=== Dataset records ===
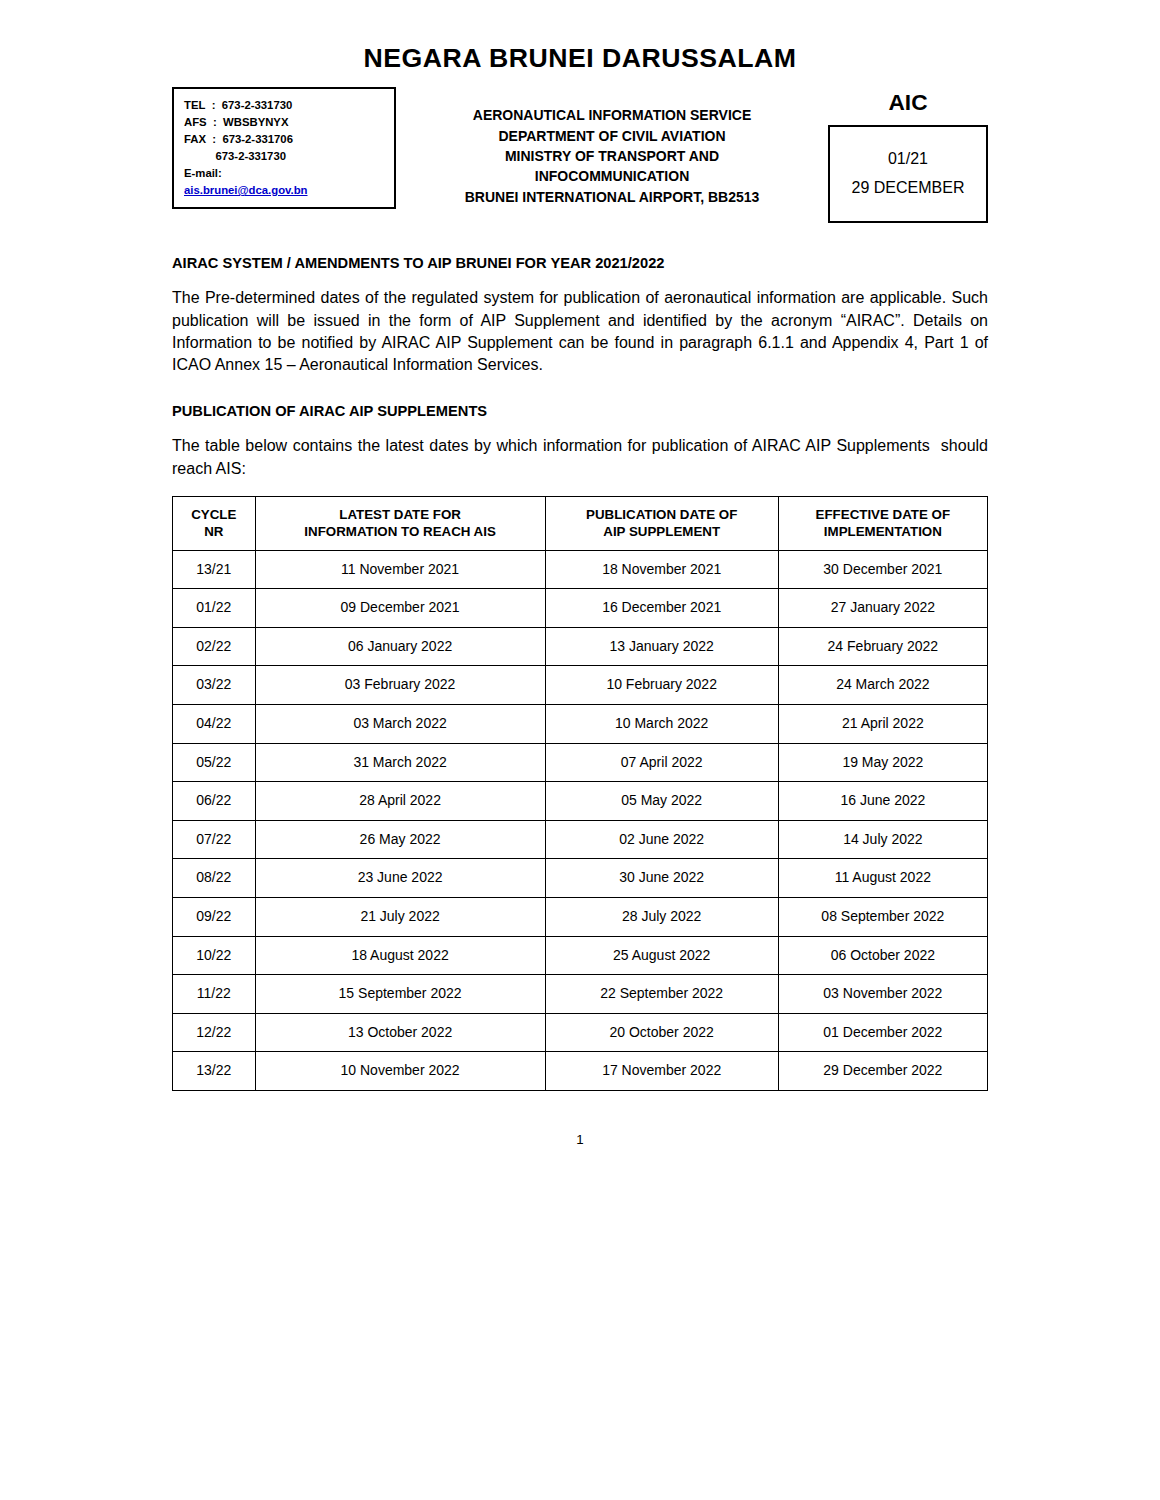NEGARA BRUNEI DARUSSALAM
TEL : 673-2-331730
AFS : WBSBYNYX
FAX : 673-2-331706
673-2-331730
E-mail: ais.brunei@dca.gov.bn
AERONAUTICAL INFORMATION SERVICE
DEPARTMENT OF CIVIL AVIATION
MINISTRY OF TRANSPORT AND
INFOCOMMUNICATION
BRUNEI INTERNATIONAL AIRPORT, BB2513
AIC
01/21
29 DECEMBER
AIRAC SYSTEM / AMENDMENTS TO AIP BRUNEI FOR YEAR 2021/2022
The Pre-determined dates of the regulated system for publication of aeronautical information are applicable. Such publication will be issued in the form of AIP Supplement and identified by the acronym “AIRAC”. Details on Information to be notified by AIRAC AIP Supplement can be found in paragraph 6.1.1 and Appendix 4, Part 1 of ICAO Annex 15 – Aeronautical Information Services.
PUBLICATION OF AIRAC AIP SUPPLEMENTS
The table below contains the latest dates by which information for publication of AIRAC AIP Supplements should reach AIS:
| CYCLE NR | LATEST DATE FOR INFORMATION TO REACH AIS | PUBLICATION DATE OF AIP SUPPLEMENT | EFFECTIVE DATE OF IMPLEMENTATION |
| --- | --- | --- | --- |
| 13/21 | 11 November 2021 | 18 November 2021 | 30 December 2021 |
| 01/22 | 09 December 2021 | 16 December 2021 | 27 January 2022 |
| 02/22 | 06 January 2022 | 13 January 2022 | 24 February 2022 |
| 03/22 | 03 February 2022 | 10 February 2022 | 24 March 2022 |
| 04/22 | 03 March 2022 | 10 March 2022 | 21 April 2022 |
| 05/22 | 31 March 2022 | 07 April 2022 | 19 May 2022 |
| 06/22 | 28 April 2022 | 05 May 2022 | 16 June 2022 |
| 07/22 | 26 May 2022 | 02 June 2022 | 14 July 2022 |
| 08/22 | 23 June 2022 | 30 June 2022 | 11 August 2022 |
| 09/22 | 21 July 2022 | 28 July 2022 | 08 September 2022 |
| 10/22 | 18 August 2022 | 25 August 2022 | 06 October 2022 |
| 11/22 | 15 September 2022 | 22 September 2022 | 03 November 2022 |
| 12/22 | 13 October 2022 | 20 October 2022 | 01 December 2022 |
| 13/22 | 10 November 2022 | 17 November 2022 | 29 December 2022 |
1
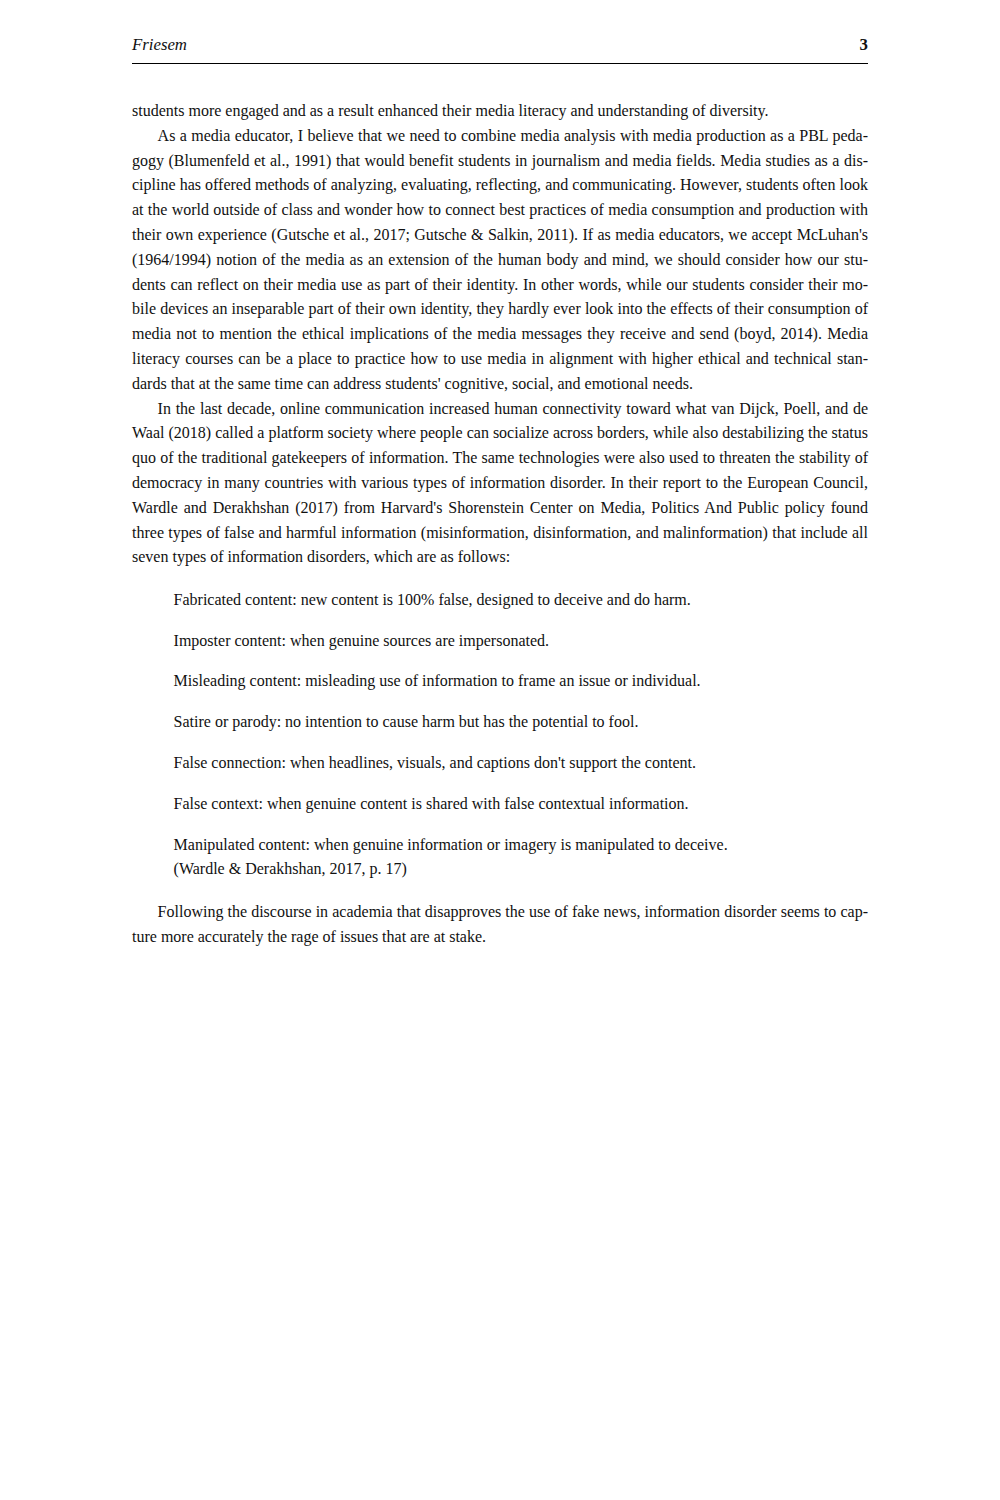Friesem 3
students more engaged and as a result enhanced their media literacy and understanding of diversity.
As a media educator, I believe that we need to combine media analysis with media production as a PBL pedagogy (Blumenfeld et al., 1991) that would benefit students in journalism and media fields. Media studies as a discipline has offered methods of analyzing, evaluating, reflecting, and communicating. However, students often look at the world outside of class and wonder how to connect best practices of media consumption and production with their own experience (Gutsche et al., 2017; Gutsche & Salkin, 2011). If as media educators, we accept McLuhan's (1964/1994) notion of the media as an extension of the human body and mind, we should consider how our students can reflect on their media use as part of their identity. In other words, while our students consider their mobile devices an inseparable part of their own identity, they hardly ever look into the effects of their consumption of media not to mention the ethical implications of the media messages they receive and send (boyd, 2014). Media literacy courses can be a place to practice how to use media in alignment with higher ethical and technical standards that at the same time can address students' cognitive, social, and emotional needs.
In the last decade, online communication increased human connectivity toward what van Dijck, Poell, and de Waal (2018) called a platform society where people can socialize across borders, while also destabilizing the status quo of the traditional gatekeepers of information. The same technologies were also used to threaten the stability of democracy in many countries with various types of information disorder. In their report to the European Council, Wardle and Derakhshan (2017) from Harvard's Shorenstein Center on Media, Politics And Public policy found three types of false and harmful information (misinformation, disinformation, and malinformation) that include all seven types of information disorders, which are as follows:
Fabricated content: new content is 100% false, designed to deceive and do harm.
Imposter content: when genuine sources are impersonated.
Misleading content: misleading use of information to frame an issue or individual.
Satire or parody: no intention to cause harm but has the potential to fool.
False connection: when headlines, visuals, and captions don't support the content.
False context: when genuine content is shared with false contextual information.
Manipulated content: when genuine information or imagery is manipulated to deceive. (Wardle & Derakhshan, 2017, p. 17)
Following the discourse in academia that disapproves the use of fake news, information disorder seems to capture more accurately the rage of issues that are at stake.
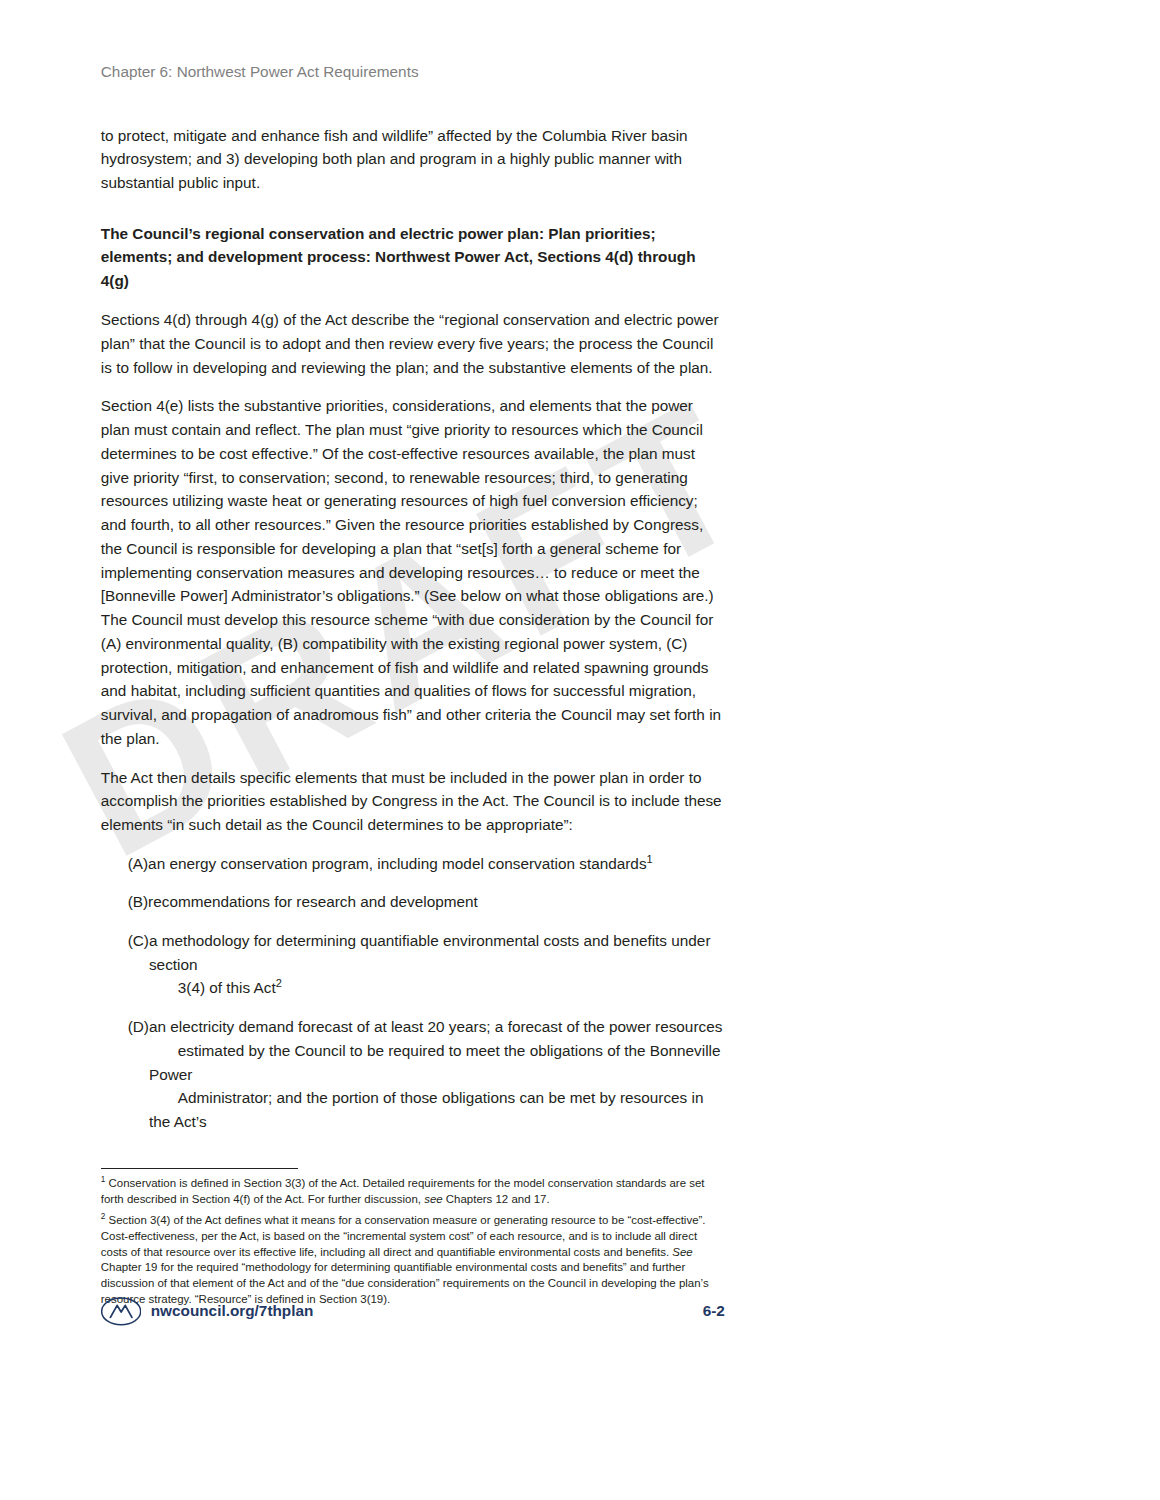DRAFT
Chapter 6: Northwest Power Act Requirements
to protect, mitigate and enhance fish and wildlife” affected by the Columbia River basin hydrosystem; and 3) developing both plan and program in a highly public manner with substantial public input.
The Council’s regional conservation and electric power plan: Plan priorities; elements; and development process: Northwest Power Act, Sections 4(d) through 4(g)
Sections 4(d) through 4(g) of the Act describe the “regional conservation and electric power plan” that the Council is to adopt and then review every five years; the process the Council is to follow in developing and reviewing the plan; and the substantive elements of the plan.
Section 4(e) lists the substantive priorities, considerations, and elements that the power plan must contain and reflect. The plan must “give priority to resources which the Council determines to be cost effective.” Of the cost-effective resources available, the plan must give priority “first, to conservation; second, to renewable resources; third, to generating resources utilizing waste heat or generating resources of high fuel conversion efficiency; and fourth, to all other resources.” Given the resource priorities established by Congress, the Council is responsible for developing a plan that “set[s] forth a general scheme for implementing conservation measures and developing resources… to reduce or meet the [Bonneville Power] Administrator’s obligations.” (See below on what those obligations are.) The Council must develop this resource scheme “with due consideration by the Council for (A) environmental quality, (B) compatibility with the existing regional power system, (C) protection, mitigation, and enhancement of fish and wildlife and related spawning grounds and habitat, including sufficient quantities and qualities of flows for successful migration, survival, and propagation of anadromous fish” and other criteria the Council may set forth in the plan.
The Act then details specific elements that must be included in the power plan in order to accomplish the priorities established by Congress in the Act. The Council is to include these elements “in such detail as the Council determines to be appropriate”:
(A)
an energy conservation program, including model conservation standards1
(B)
recommendations for research and development
(C)
a methodology for determining quantifiable environmental costs and benefits under section
3(4) of this Act2
(D)
an electricity demand forecast of at least 20 years; a forecast of the power resources
estimated by the Council to be required to meet the obligations of the Bonneville Power
Administrator; and the portion of those obligations can be met by resources in the Act’s
1 Conservation is defined in Section 3(3) of the Act. Detailed requirements for the model conservation standards are set forth described in Section 4(f) of the Act. For further discussion, see Chapters 12 and 17.
2 Section 3(4) of the Act defines what it means for a conservation measure or generating resource to be “cost-effective”. Cost-effectiveness, per the Act, is based on the “incremental system cost” of each resource, and is to include all direct costs of that resource over its effective life, including all direct and quantifiable environmental costs and benefits. See Chapter 19 for the required “methodology for determining quantifiable environmental costs and benefits” and further discussion of that element of the Act and of the “due consideration” requirements on the Council in developing the plan’s resource strategy. “Resource” is defined in Section 3(19).
nwcouncil.org/7thplan
6-2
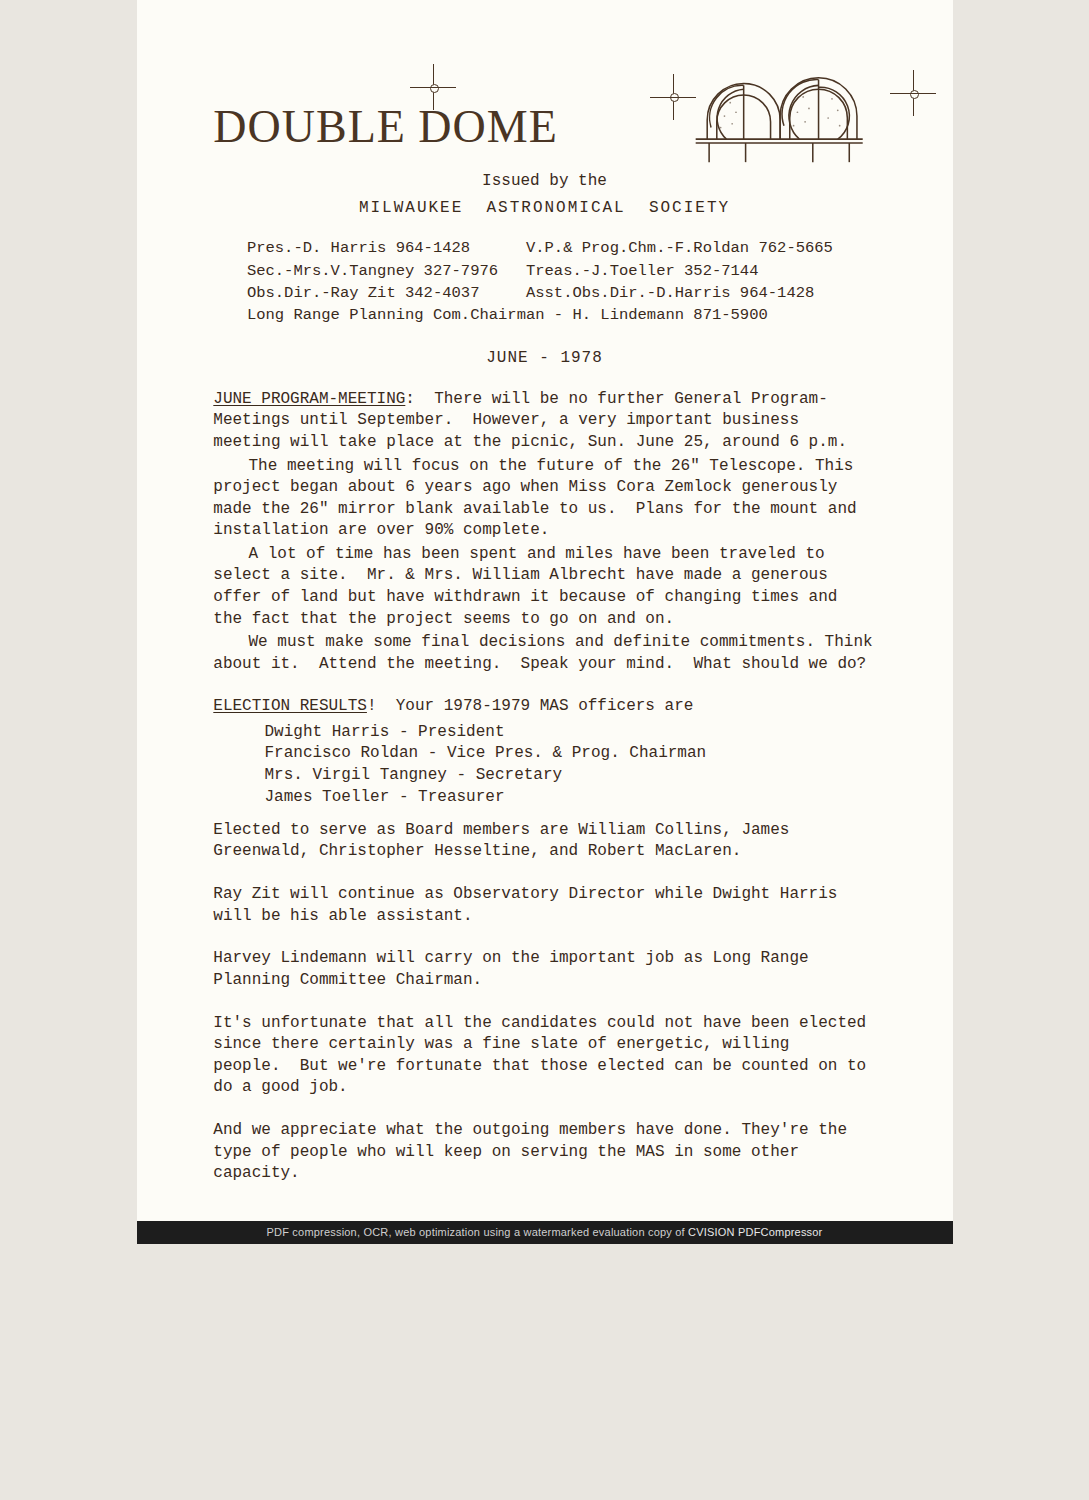DOUBLE DOME
Issued by the
MILWAUKEE ASTRONOMICAL SOCIETY
Pres.-D. Harris 964-1428 V.P.& Prog.Chm.-F.Roldan 762-5665 Sec.-Mrs.V.Tangney 327-7976 Treas.-J.Toeller 352-7144 Obs.Dir.-Ray Zit 342-4037 Asst.Obs.Dir.-D.Harris 964-1428 Long Range Planning Com.Chairman - H. Lindemann 871-5900
JUNE - 1978
JUNE PROGRAM-MEETING: There will be no further General Program-Meetings until September. However, a very important business meeting will take place at the picnic, Sun. June 25, around 6 p.m.
The meeting will focus on the future of the 26" Telescope. This project began about 6 years ago when Miss Cora Zemlock generously made the 26" mirror blank available to us. Plans for the mount and installation are over 90% complete.
A lot of time has been spent and miles have been traveled to select a site. Mr. & Mrs. William Albrecht have made a generous offer of land but have withdrawn it because of changing times and the fact that the project seems to go on and on.
We must make some final decisions and definite commitments. Think about it. Attend the meeting. Speak your mind. What should we do?
ELECTION RESULTS! Your 1978-1979 MAS officers are
Dwight Harris - President
Francisco Roldan - Vice Pres. & Prog. Chairman
Mrs. Virgil Tangney - Secretary
James Toeller - Treasurer
Elected to serve as Board members are William Collins, James Greenwald, Christopher Hesseltine, and Robert MacLaren.
Ray Zit will continue as Observatory Director while Dwight Harris will be his able assistant.
Harvey Lindemann will carry on the important job as Long Range Planning Committee Chairman.
It's unfortunate that all the candidates could not have been elected since there certainly was a fine slate of energetic, willing people. But we're fortunate that those elected can be counted on to do a good job.
And we appreciate what the outgoing members have done. They're the type of people who will keep on serving the MAS in some other capacity.
PDF compression, OCR, web optimization using a watermarked evaluation copy of CVISION PDFCompressor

=== What the exercise asks ===
Above are the records; from them, give again exactly the lines from the one containing "ELECTION RESULTS! Your" to the one containing "Elected to serve", both lines included, and nothing more.

=== Result ===
ELECTION RESULTS! Your 1978-1979 MAS officers are
Dwight Harris - President
Francisco Roldan - Vice Pres. & Prog. Chairman
Mrs. Virgil Tangney - Secretary
James Toeller - Treasurer
Elected to serve as Board members are William Collins, James Greenwald, Christopher Hesseltine, and Robert MacLaren.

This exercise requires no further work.